A l’aube du mois de Juin, la poulette doit bien reconnaître qu’elle est mal barrée. Entre des ovaires narcoleptiques, un Oestradiol à la réactivité d’un diesel, des spermatos au sens de l’orientation douteux, un Dr FIV qui veut laisser passer un cycle de repos, et un coq qui part en vacances en Juillet…elle se dit qu’elle a vraiment une équipe de bras cassés. Comme à son vrai job, tiens…(oui, parce que l’AMP, c’est l’activité BENEVOLE  de la poulette , hein, qu’on soit bien d’accord…ça paraît fou, vue l’ampleur de la chose, mais la poulette n’est pas payée pour ça…). Donc, à son vrai boulot aussi, on disait, c’est joyeux. Après les aide-soignantes, c’est les puer qui s’y mettent : une en congé maternité d’une durée de 14 mois (on ne naît pas tous égaux, que veux-tu…), une qui contracte à 26SA et des brouettes, une autre qui contracte encore plus tôt, et une dernière qui se tire…;) (ndlr : la dernière qui reste, à part la poulette, elle est ménopausée…pfffiou!!!! on est sauvés!!!!…quoi que…y’a bien 2 remplaçantes…une un peu périmée, mais une jeunette à surveiller…on n’est pas à l’abri d’une nouvelle grossesse catastrophe…)…une équipe de bras cassés. Cherche pas.

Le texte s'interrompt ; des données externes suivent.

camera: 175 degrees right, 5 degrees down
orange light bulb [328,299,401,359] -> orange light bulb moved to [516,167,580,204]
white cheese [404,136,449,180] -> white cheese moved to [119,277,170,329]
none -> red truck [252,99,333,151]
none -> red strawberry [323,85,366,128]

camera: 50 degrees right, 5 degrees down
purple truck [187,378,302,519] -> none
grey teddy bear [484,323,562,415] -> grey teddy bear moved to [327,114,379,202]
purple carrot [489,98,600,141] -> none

13 jours après le lancement de la campagne « FIV n°1 transformée en Insémination n°5  » , la poulette ayant passé la moitié de sa journée au lit à cause d’un horrible mal de crâne, elle sait déjà que les chiffres ne seront pas concluants. Le lendemain, le résultat tombe, écrit à l’encre rouge : c’est négatif. Bon. Comme d’habitude, finalement…(Hey! what did you expect?!)

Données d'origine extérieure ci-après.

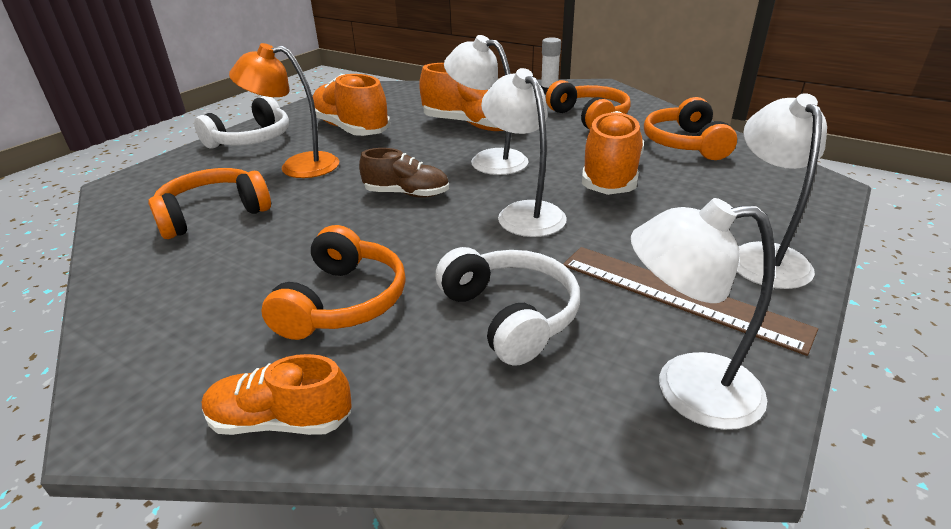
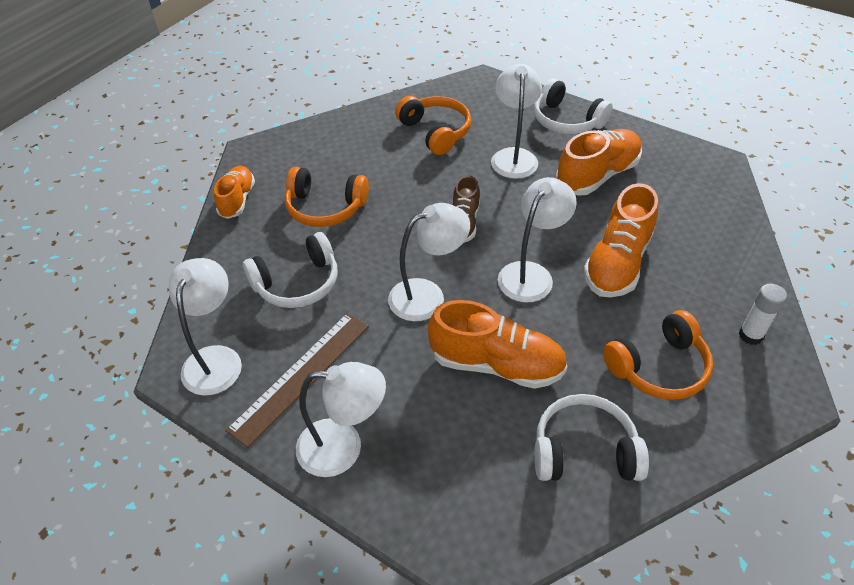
camera: 90 degrees right, 15 degrees up
orange lamp [229,43,339,178] -> white lamp [491,64,542,179]
orange headphones [644,97,737,160] -> white headphones [534,394,649,481]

Elle a le blues, la poulette. Parce que ce qu’il faut savoir, c’est que l’AMP, c’est comme un jeu de hasard. Là déjà, quand on sait ça, ça commence mal, car la poulette n’est pas très joueuse. Non pas qu’elle n’aime pas ça, au contraire, c’est juste qu’elle n’a pas la main chanceuse. Comme pour faire un bébé (sauf que pour faire un bébé, c’est pas tout à fait la main, c’est plutôt…enfin…euh….?!). Ensuite, à ce jeu-là, quand tu perds, non seulement tu retournes à la case départ, mais en plus, tu écopes de pénalités. Tu passes ton tour, une fois, ou deux, ou trois (selon les cartes que t’as tirées : kystes aux ovaires, absence de ton coq, vacances de ton gynéco…). Hé oui! c’est l’jeu ma pauvre Lucette Poulette! et là tout de suite, la poulette se dit que s’il faut attendre jusqu’à Août, ou Septembre, elle peut direct aller se pendre dans son poulailler, avec un brin de foin. 

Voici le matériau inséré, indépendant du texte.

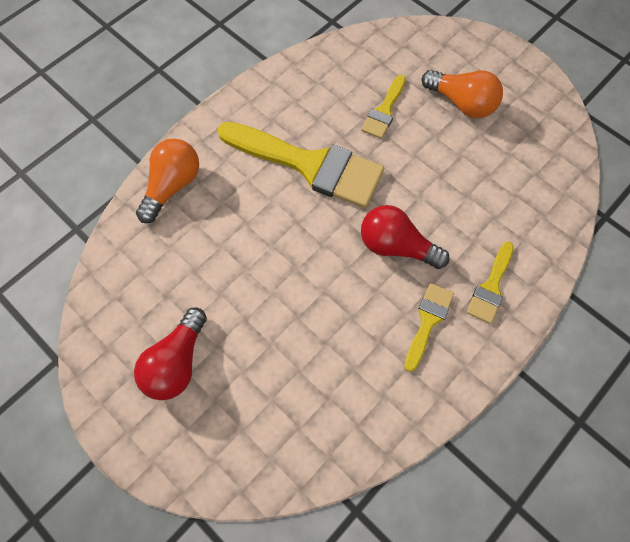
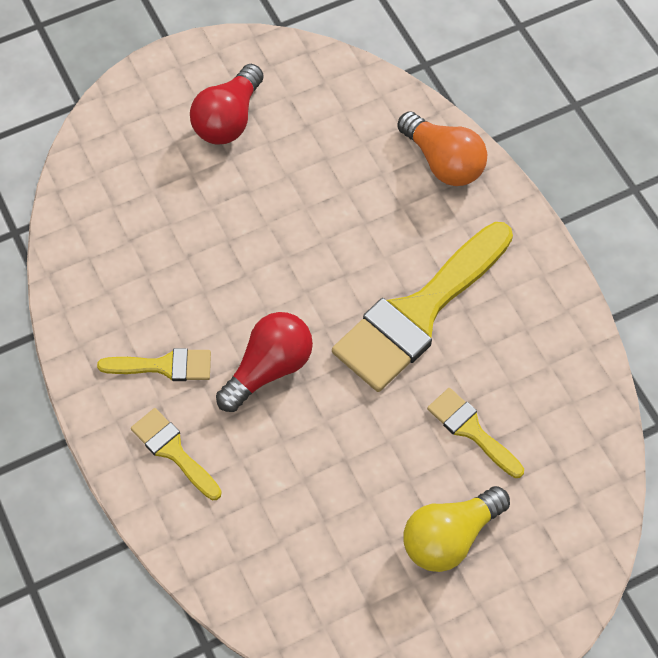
camera: 110 degrees right, 5 degrees down
red light bulb [134,308,207,400] -> red light bulb turned 105 degrees counterclockwise [190,64,264,145]
yellow brush [404,283,454,372] -> yellow brush turned 45 degrees counterclockwise [97,348,211,381]
orange light bulb [421,70,503,118] -> yellow light bulb [404,486,510,572]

Elle a le blues, la poulette. Une chose est sûre, au moins : elle est totalement raccord avec le temps qu’il fait dehors. Il pleure dans son coeur, comme il pleut sur la ville…(ça, c’est Verlaine, référence littéraire n°3, ami inculte). Et là tout de suite, la poulette te laisse, il faut qu’elle aille l’essorer, son coeur. (Ndlr : penser à acheter une essoreuse automatique. C’est fatiguant, à la longue).